El caso de Irak es inusitadamente simple. He aquí un país diezmado por los diez años que estuvo sometido a unas sanciones mortíferas, que acabaron con la vida de cientos de miles de personas y lo dejaron totalmente destrozado, devastado por varias guerras y gobernado por un tirano brutal. En semejantes circunstancias, y sin que la resistencia cuente con apoyo del exterior, es casi inconcebible que pueda fracasar una ocupación militar. Imagino que si reunimos a un par de personas aquí, en esta planta del Massachusetts Institute of Technology, probablemente podríamos averiguar lo que hay que hacer para tener corriente; pues bien, la ocupación estadounidense ha sido incapaz. La ocupación de Irak ha sido un fracaso asombroso. Sorprendentemente, el plan inicial de la Administración, reflejado en el organigrama que te decía antes, parece como si no fuese a funcionar. Por eso ahora tanta gente se está echando atrás y habla de que las Naciones Unidas tendrían que intervenir y asumir parte del coste. A mí me parece asombroso. Yo pensé que sería pan comido.

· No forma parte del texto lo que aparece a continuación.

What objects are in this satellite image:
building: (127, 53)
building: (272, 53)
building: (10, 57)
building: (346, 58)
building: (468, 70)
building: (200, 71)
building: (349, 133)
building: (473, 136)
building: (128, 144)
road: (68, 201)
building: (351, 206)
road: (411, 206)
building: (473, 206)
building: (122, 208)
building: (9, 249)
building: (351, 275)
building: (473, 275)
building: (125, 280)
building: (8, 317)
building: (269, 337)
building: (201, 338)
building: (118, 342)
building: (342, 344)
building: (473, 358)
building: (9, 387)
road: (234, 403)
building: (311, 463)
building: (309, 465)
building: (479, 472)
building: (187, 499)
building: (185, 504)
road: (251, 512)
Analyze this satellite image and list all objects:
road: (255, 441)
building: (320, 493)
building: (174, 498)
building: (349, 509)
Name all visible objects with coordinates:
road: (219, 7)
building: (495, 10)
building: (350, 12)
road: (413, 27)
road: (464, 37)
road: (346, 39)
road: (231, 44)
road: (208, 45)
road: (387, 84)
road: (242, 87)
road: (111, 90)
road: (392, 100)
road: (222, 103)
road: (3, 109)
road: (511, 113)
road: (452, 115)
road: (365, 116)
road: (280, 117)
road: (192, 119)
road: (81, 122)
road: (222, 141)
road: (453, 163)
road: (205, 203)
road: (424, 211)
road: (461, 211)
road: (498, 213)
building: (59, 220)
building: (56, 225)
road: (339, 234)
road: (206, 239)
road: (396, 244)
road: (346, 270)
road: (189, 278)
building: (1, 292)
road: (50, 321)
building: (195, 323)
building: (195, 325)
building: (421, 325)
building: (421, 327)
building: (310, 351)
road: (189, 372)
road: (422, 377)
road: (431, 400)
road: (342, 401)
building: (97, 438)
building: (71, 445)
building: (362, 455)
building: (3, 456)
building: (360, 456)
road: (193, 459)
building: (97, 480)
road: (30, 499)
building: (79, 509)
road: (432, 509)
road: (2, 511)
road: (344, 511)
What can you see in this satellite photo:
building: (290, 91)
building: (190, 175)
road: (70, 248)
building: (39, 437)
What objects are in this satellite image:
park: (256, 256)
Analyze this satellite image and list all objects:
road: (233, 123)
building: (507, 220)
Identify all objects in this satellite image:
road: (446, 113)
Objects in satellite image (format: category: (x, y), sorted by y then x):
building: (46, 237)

Jawaharlal Nehru, uno de los líderes de la oposición al mandato británico en la India, comentó que la ideología del Gobierno británico en la India «era la propia del Herrenvolk, es decir, la Raza Dominante», idea «inherente al imperialismo». «Los que estaban en el poder proclamaban con un lenguaje inequívoco» estas ideas racistas y «el indio como individuo era objeto de insultos, humillaciones y desprecio».6 ¿Es «inherente» el racismo al imperialismo?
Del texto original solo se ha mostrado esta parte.